Audio lives in an in-memory ring buffer and is never written to disk by the dictation pipeline. Transcripts and metadata are appended to history.jsonl in plaintext for local review and export. Configuration is read from config/*.yaml once at startup, with user-facing vocabulary and replacement files also under config/. The default ASR backend is faster-whisper; Apple Silicon users can opt into MLX Whisper with asr.backend: mlx after installing mlx-whisper, while Apple SFSpeech remains available as apple.
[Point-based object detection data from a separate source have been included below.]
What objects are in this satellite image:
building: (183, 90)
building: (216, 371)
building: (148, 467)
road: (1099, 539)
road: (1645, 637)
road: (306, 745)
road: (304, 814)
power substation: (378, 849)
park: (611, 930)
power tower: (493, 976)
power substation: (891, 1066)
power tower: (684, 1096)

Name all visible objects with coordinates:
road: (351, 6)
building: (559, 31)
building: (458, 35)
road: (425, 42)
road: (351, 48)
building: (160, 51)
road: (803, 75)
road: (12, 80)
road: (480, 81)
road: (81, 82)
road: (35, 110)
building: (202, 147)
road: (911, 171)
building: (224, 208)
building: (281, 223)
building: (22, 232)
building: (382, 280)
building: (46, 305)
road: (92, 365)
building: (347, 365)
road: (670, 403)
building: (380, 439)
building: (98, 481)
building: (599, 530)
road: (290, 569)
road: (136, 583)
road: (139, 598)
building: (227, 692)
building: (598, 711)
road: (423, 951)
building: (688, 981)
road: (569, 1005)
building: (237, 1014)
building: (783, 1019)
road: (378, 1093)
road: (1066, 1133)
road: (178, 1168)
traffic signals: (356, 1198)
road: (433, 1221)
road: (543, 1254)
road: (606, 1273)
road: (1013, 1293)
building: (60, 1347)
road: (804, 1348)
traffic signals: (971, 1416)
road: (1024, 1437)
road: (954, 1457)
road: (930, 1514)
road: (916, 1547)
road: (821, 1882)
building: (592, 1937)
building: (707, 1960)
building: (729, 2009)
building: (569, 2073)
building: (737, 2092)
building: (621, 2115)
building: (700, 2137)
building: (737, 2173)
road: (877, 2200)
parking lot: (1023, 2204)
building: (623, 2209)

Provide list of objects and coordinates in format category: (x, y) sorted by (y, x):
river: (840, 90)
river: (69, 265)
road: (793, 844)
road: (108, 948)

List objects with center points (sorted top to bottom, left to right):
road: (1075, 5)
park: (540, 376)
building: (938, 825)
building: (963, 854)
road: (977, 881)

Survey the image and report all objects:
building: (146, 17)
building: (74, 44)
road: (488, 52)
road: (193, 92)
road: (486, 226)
Model weights are cached by HuggingFace under ~/.cache/huggingface/hub/, and logs are written as structured JSON to logs/dictate-*.log.

Process boundaries

Everything under dictate/ runs in the dictate Python process, including hotkey handling, audio capture coordination, VAD, ASR invocation, cleanup routing, redaction, typing, history writes, the menu bar, HUD, onboarding, and the optional loopback WebUI thread. External local dependencies include macOS frameworks such as AVFoundation, AppKit, Accessibility, CoreGraphics/CGEvent, and the Ollama daemon on localhost:11434 when the Ollama backend is enabled. The only remote process boundary is the OpenRouter HTTPS API, and it is used only when explicitly opted in through configuration and credentials.